» Your goal: Where the string "hypervisor" shows up in a line of the records, copy that line.

Items from a data source
····················

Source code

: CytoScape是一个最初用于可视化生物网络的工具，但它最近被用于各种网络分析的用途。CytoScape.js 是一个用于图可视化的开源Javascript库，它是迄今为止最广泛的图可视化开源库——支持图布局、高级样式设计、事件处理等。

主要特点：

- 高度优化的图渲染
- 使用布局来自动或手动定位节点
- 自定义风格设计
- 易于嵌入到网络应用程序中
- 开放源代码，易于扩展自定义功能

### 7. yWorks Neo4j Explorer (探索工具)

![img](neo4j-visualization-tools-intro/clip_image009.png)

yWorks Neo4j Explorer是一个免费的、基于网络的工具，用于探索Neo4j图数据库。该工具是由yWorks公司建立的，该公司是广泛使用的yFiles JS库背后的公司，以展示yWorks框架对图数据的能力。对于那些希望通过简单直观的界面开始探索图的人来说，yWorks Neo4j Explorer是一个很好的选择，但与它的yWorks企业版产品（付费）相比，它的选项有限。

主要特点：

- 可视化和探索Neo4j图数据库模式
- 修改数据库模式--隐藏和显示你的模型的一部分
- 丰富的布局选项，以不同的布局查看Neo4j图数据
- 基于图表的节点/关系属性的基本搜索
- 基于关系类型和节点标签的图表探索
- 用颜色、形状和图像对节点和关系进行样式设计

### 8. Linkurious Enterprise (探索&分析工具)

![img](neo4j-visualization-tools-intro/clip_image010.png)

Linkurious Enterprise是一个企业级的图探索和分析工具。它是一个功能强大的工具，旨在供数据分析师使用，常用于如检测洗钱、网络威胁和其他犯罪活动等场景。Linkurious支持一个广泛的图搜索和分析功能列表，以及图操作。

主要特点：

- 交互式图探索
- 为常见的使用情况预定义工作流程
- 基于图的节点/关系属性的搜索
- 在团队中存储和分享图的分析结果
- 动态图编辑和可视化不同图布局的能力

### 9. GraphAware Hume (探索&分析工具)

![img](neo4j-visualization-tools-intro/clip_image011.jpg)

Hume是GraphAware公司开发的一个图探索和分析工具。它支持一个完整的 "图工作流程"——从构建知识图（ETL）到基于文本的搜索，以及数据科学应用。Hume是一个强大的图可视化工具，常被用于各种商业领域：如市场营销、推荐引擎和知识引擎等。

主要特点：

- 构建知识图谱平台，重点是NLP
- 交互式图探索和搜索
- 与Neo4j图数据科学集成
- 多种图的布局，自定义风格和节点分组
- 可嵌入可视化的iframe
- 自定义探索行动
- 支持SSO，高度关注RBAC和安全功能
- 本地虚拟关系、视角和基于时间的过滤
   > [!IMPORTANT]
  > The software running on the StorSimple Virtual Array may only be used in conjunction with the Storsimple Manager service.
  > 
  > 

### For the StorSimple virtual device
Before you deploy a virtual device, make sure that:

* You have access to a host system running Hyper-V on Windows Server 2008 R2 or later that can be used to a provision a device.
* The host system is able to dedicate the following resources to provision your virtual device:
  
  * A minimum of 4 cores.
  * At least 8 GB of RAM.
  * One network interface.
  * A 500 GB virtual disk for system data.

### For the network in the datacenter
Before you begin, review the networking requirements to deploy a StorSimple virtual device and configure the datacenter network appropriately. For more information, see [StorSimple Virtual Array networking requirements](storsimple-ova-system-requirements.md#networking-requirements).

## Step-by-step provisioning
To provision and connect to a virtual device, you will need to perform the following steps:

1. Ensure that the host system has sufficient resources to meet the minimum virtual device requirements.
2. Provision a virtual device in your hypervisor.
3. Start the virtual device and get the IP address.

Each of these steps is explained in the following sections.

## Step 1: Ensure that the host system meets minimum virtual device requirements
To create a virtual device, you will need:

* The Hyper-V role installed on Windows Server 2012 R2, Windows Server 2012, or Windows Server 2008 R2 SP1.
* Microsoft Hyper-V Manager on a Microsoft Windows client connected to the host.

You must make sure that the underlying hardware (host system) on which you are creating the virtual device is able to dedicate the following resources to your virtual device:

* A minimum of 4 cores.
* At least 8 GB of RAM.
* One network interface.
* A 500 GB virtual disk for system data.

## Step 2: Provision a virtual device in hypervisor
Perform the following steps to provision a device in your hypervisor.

····················

» Result of this exercise:
2. Provision a virtual device in your hypervisor.
## Step 2: Provision a virtual device in hypervisor
Perform the following steps to provision a device in your hypervisor.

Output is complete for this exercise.